Les centrales géothermiques sont alimentées par de l'eau chauffée par des roches chaudes souterraines, souvent celles associées aux volcans. Carbon Recycling marque son méthanol Vulcanol, déclare le PDG K-C Tran , car il est fabriqué avec l'énergie d'un volcan. Le dioxyde de carbone est formé par la décomposition de roches carbonatées souterraines. La quantité de dioxyde de carbone est relativement faible, environ un vingtième de celle des centrales électriques au charbon par kilowattheure d'électricité. Mais la centrale géothermique émet des flux très concentrés de dioxyde de carbone qui nécessitent moins d'énergie et d'équipements pour séparer et capturer.
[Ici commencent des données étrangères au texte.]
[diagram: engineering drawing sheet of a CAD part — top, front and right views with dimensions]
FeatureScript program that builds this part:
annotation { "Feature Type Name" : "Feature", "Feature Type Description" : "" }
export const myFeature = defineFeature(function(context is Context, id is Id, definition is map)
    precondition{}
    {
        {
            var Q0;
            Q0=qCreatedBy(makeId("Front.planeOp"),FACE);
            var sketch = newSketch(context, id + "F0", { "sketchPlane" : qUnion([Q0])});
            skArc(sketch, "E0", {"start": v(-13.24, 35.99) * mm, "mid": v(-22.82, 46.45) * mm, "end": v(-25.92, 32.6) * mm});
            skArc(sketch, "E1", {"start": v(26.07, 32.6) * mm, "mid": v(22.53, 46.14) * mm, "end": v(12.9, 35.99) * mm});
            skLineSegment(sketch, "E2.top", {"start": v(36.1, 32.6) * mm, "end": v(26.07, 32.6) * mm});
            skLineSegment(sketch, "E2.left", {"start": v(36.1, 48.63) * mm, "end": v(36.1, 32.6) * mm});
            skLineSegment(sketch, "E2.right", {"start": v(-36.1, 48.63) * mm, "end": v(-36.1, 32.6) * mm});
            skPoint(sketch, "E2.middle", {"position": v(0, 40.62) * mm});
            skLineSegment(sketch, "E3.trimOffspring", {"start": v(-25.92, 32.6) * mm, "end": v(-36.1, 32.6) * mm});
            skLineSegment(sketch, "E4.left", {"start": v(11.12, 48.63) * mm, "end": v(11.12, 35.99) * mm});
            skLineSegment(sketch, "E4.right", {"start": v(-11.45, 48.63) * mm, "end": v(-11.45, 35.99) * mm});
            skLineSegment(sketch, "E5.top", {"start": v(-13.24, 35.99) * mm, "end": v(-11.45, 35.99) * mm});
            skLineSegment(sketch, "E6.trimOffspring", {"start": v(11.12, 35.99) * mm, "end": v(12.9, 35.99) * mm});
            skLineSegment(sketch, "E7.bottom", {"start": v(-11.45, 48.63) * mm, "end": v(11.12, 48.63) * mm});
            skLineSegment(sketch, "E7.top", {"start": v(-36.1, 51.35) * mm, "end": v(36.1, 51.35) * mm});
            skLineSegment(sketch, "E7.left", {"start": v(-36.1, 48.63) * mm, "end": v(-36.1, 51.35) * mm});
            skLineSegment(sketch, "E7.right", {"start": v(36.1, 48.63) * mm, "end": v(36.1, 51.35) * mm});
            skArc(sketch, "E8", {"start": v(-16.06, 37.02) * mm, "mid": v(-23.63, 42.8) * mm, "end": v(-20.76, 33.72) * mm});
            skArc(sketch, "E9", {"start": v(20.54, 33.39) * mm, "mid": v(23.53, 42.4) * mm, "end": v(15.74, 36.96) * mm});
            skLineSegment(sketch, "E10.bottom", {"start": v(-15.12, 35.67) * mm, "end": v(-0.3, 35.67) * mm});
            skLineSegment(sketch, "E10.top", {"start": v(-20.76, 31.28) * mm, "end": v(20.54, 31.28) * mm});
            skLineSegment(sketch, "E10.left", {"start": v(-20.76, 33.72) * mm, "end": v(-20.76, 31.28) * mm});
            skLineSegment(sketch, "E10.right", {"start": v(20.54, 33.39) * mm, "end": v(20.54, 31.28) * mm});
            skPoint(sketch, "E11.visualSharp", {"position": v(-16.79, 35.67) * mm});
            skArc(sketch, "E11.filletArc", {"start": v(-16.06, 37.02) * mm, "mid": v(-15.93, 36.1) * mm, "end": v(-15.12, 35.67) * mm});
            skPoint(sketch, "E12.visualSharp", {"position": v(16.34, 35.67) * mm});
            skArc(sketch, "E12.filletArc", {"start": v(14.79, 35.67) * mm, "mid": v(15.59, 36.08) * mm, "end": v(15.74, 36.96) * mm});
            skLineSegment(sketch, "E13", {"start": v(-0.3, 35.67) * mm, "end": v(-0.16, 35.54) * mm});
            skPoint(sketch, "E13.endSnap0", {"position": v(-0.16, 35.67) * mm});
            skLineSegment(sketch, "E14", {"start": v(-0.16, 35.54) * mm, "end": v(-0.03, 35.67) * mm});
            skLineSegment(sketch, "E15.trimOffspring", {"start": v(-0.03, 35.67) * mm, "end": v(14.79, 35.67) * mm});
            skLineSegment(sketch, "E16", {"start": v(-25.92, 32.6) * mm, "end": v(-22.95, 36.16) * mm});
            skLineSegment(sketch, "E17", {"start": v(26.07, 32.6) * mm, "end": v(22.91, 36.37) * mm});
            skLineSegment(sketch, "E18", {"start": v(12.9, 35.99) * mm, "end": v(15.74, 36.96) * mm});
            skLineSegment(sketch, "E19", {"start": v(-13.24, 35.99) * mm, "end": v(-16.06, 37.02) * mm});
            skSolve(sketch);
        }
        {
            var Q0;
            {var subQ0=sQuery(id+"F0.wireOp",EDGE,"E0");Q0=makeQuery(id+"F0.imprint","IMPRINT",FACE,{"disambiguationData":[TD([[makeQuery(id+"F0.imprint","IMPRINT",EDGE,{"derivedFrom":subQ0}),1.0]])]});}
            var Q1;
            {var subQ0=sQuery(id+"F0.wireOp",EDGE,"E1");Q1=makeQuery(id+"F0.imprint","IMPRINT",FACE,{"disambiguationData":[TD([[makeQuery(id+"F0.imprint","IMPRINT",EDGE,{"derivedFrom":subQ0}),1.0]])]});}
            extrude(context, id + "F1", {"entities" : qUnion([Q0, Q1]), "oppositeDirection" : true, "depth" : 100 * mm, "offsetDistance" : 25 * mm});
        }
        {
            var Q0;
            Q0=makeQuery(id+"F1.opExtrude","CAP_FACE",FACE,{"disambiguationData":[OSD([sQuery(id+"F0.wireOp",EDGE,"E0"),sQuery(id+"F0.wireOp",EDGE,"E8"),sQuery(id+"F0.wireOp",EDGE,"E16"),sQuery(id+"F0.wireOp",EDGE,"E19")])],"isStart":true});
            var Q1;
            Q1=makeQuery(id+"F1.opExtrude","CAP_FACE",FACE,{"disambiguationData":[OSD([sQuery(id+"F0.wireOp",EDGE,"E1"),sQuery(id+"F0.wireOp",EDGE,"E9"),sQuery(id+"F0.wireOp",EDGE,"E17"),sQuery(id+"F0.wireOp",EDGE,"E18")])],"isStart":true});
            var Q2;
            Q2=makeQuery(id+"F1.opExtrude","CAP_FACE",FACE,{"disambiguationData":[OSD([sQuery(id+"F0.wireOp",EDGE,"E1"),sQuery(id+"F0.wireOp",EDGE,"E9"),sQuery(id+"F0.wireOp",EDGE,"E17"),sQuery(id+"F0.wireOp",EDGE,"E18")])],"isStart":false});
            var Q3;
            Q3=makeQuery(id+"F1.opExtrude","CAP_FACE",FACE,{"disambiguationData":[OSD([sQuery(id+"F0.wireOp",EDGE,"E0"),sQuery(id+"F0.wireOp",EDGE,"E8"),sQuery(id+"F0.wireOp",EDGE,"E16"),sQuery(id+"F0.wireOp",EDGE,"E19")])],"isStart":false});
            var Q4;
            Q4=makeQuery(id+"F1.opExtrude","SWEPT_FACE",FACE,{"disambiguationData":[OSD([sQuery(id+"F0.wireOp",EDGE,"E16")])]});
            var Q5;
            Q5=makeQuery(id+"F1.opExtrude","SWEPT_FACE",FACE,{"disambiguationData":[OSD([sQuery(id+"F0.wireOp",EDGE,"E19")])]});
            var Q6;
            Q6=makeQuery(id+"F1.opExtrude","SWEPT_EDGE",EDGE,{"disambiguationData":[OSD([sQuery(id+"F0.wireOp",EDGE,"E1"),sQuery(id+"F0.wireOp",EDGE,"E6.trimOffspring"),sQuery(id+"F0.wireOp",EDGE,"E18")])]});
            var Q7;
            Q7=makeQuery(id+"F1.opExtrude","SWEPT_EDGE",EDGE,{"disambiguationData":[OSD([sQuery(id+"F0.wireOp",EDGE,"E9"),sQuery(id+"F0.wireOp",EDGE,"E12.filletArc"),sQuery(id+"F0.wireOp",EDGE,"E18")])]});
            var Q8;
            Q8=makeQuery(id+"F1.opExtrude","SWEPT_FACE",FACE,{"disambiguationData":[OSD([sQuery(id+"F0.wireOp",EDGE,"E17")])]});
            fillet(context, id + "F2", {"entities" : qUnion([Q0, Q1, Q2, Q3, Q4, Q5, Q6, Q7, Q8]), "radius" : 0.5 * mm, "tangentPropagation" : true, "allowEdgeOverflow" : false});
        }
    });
Pour fabriquer du méthanol à partir de dioxyde de carbone, vous avez besoin d'une source d'hydrogène, car le méthanol est en partie composé d'hydrogène. L'hydrogène est également un carburant à part entière et fournit l'énergie chimique nécessaire à la formation de méthanol. Carbon Recycling obtient son hydrogène en utilisant l'électricité de la centrale géothermique pour séparer l'eau. Tran dit que le processus sera rentable d'ici l'année prochaine, lorsque son usine de méthanol de cinq millions de litres fonctionnera à pleine capacité.

Alors que l'entreprise envisage de s'étendre au-delà de l'Islande, elle cherche d'autres niches. L'économie pourrait fonctionner, dit Tran, dans des endroits comme l'Allemagne, où les politiques environnementales ont conduit à une surabondance d'électricité éolienne la nuit (voir Audi pour fabriquer du carburant à l'aide de l'énergie solaire).

Pendant ce temps, les chercheurs étudient d'autres idées pour rentabiliser le recyclage du carbone. Matthieu Kanan , professeur de chimie à Stanford, développe des catalyseurs qui diminuent la quantité d'énergie nécessaire pour transformer le dioxyde de carbone en produits chimiques utiles, et permettent également de produire des produits chimiques plus précieux que le méthanol, comme le propanol, la matière première chimique. Il dit qu'avec le prix de l'électricité en Islande, il pourrait fabriquer une tonne de propanol (qui se vend environ 3 200 $) avec moins de 800 $ d'électricité.



Le marché du propanol, cependant, est relativement petit. Pour rentabiliser la production à grande échelle de carburant liquide à partir de dioxyde de carbone, les chercheurs se tournent également vers la biologie et le génie génétique (voir Making Diesel from CO2 and Sunlight ). Ou ils concentrent la lumière du soleil pour chauffer les catalyseurs à des températures extrêmement élevées afin de faciliter les réactions (voir Démonstration d'un recycleur de CO2). Mais les approches biologiques restent coûteuses pour l'instant, et les systèmes qui utilisent des températures très élevées sont susceptibles de tomber en panne.

La technologie à elle seule ne suffira probablement pas à rendre viables les carburants issus du recyclage du carbone, dit Kanan. Pour que le carburant fabriqué à partir de dioxyde de carbone se généralise, les gouvernements devront probablement rendre plus coûteuse l'émission de dioxyde de carbone. Vous ne pouvez pas rivaliser avec le pétrole d'un puits, dit-il.